Num processo ambiental,
ordenou à Fundação de Amparo ao Meio Ambiente derrubar a casa de um vereador erguida
em área de preservação. Como a ordem judicial não foi cumprida, Cordioli fez o
serviço ele mesmo, com a ajuda de um operário.
Descontente em ver
condenados a penas alternativas não cumprirem suas sentenças, o juiz exigiu que
todos fossem ao quartel da PM às 9h dos sábados. Recebia o pessoal de pá na mão
e comandava operações tapa-buracos nas ruas de Otacílio Costa.

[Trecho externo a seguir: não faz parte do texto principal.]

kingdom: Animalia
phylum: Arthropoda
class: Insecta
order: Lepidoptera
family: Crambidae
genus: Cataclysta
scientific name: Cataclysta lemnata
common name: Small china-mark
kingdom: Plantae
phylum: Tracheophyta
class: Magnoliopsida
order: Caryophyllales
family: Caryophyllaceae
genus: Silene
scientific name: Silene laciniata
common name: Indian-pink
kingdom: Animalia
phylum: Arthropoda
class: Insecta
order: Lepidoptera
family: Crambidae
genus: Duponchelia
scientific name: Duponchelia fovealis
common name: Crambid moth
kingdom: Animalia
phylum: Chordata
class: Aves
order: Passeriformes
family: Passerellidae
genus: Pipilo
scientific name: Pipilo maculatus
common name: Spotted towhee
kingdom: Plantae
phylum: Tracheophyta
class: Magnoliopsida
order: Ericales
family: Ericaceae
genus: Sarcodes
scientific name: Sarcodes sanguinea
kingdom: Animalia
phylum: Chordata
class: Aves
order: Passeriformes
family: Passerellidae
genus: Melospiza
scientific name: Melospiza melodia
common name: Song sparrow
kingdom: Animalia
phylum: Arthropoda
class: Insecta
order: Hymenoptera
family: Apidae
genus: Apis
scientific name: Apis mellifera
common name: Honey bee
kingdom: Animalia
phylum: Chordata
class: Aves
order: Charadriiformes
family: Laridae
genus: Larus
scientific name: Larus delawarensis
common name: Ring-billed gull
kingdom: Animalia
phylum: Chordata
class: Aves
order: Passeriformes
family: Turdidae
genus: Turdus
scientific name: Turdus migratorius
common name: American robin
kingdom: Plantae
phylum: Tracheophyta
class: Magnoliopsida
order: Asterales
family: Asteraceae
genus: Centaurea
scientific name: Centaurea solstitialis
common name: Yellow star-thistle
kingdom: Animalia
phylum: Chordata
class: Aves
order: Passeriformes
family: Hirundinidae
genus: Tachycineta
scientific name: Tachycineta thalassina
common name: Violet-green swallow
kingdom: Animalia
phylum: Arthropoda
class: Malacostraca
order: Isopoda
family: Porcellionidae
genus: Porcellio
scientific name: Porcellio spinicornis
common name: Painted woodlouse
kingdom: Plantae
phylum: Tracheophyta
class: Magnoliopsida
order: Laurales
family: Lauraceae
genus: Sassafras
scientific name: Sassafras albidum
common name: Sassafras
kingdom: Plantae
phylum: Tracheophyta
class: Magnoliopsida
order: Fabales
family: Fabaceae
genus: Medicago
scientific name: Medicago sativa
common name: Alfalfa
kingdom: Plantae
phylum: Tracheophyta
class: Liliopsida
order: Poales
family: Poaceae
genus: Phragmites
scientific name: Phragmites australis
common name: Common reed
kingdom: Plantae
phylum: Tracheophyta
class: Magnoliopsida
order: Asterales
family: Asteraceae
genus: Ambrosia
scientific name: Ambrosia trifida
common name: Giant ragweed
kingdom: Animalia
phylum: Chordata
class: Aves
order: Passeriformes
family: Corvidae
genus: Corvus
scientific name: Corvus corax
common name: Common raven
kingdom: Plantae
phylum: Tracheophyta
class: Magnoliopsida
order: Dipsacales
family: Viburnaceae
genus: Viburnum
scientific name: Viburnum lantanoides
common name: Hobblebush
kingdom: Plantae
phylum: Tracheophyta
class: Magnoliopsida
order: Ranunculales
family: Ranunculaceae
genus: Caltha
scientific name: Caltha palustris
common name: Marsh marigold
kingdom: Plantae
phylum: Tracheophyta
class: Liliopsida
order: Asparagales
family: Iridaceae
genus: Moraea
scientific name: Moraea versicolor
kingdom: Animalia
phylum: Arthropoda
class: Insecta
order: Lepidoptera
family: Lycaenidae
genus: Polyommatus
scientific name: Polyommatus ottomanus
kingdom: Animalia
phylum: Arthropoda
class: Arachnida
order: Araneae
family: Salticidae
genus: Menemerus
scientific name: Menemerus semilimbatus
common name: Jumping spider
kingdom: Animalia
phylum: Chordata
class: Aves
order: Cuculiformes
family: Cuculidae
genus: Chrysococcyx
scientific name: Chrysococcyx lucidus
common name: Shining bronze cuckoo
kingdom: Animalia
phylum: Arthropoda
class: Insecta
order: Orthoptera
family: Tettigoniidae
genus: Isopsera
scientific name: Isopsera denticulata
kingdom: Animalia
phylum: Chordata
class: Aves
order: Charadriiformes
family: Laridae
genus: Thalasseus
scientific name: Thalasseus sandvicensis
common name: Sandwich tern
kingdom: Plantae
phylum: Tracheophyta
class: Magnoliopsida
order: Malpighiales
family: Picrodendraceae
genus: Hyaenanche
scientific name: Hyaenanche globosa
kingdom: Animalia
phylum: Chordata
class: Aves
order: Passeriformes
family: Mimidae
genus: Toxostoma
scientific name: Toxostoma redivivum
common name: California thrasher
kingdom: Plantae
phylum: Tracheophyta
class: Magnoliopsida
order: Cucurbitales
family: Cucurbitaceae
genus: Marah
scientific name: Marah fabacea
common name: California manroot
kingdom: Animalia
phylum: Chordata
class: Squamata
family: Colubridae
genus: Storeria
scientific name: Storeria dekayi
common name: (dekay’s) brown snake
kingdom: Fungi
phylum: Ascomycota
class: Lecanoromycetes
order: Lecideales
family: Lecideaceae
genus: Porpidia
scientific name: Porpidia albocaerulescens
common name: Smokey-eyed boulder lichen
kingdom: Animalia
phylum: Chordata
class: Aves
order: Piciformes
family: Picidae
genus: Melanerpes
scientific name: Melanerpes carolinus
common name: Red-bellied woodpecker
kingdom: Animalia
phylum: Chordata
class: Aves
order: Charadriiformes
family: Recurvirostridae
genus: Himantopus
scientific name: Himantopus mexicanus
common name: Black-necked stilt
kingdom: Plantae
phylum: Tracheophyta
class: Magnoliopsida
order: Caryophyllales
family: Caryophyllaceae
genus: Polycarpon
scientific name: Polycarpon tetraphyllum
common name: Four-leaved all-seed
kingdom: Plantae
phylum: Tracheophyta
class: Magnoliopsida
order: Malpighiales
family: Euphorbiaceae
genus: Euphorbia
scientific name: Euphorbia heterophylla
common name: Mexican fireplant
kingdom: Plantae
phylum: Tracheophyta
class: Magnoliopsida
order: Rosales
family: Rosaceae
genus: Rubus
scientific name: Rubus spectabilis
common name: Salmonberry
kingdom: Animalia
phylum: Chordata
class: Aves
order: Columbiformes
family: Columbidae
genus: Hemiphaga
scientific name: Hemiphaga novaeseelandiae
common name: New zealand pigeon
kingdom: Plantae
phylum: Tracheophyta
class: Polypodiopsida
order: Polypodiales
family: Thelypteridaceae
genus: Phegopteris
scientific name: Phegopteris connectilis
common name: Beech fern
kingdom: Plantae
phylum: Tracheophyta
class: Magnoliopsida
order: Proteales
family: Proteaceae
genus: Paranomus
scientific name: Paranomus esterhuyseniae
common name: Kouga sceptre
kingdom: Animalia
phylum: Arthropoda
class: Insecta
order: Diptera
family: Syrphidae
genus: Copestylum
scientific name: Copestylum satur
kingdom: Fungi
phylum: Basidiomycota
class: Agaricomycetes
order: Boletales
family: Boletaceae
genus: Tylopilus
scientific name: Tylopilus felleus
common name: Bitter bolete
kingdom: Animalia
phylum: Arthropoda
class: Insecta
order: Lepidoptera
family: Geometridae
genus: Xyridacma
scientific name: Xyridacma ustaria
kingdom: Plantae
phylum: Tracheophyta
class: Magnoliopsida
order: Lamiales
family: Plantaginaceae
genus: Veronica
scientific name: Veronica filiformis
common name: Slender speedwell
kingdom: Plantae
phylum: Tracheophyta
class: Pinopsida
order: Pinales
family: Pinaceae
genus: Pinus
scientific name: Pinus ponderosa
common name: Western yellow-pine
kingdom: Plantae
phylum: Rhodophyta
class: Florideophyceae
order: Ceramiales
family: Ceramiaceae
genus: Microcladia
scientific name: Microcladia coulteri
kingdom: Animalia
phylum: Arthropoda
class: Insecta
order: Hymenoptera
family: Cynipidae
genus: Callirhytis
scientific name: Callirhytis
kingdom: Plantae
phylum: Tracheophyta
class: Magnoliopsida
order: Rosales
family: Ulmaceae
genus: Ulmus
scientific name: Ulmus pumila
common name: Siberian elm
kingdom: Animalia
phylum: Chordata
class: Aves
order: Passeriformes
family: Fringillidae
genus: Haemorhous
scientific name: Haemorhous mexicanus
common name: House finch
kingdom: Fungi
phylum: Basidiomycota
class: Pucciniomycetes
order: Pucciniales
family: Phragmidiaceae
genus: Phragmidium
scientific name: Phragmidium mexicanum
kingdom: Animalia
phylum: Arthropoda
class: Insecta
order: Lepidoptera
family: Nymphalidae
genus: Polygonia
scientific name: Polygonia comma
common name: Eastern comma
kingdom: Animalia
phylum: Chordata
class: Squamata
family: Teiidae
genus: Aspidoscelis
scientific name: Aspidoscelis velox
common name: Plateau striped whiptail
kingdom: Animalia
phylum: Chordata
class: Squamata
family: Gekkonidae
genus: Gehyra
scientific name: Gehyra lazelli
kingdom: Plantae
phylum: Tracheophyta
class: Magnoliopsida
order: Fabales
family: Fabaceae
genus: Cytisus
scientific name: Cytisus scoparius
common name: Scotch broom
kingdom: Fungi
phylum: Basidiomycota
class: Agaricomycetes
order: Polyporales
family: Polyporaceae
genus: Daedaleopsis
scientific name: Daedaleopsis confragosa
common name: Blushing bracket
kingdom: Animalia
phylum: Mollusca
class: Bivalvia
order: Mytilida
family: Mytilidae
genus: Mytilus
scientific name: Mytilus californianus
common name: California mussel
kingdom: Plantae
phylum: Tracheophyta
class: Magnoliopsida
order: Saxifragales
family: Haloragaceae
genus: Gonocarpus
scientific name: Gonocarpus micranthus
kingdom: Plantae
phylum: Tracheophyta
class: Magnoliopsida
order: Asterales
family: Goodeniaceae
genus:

O juiz andava de bicicleta
na cidade.
Cordioli visitou um
desembargador vestindo jaqueta de couro e com barba por fazer.
Nas audiências criminais
preliminares ele soltava pessoas que sabia que enfrentariam longas batalhas
judiciais por coisas insignificantes.
Defendeu um rico. O homem
tinha podado uns pinheiros e a Polícia Ambiental o autuou. O juiz concluiu que
a denúncia fora perseguição política e o inocentou sob o argumento de que podar
árvores não é crime.
No ano passado, queixou-se
de corrupção em Otacílio Costa ao governador Raimundo Colombo (PSD) e pediu
intervenção na cidade.
Para vereadores queixosos
de postos de saúde sem médico e sem remédios, sugeriu que
responsabilizassem o prefeito e os ensinou a como fazer um processo de
impeachment.
Sugeriu que uma mulher
drogada, mãe de três filhos que já viviam nas ruas, fizesse uma laqueadura.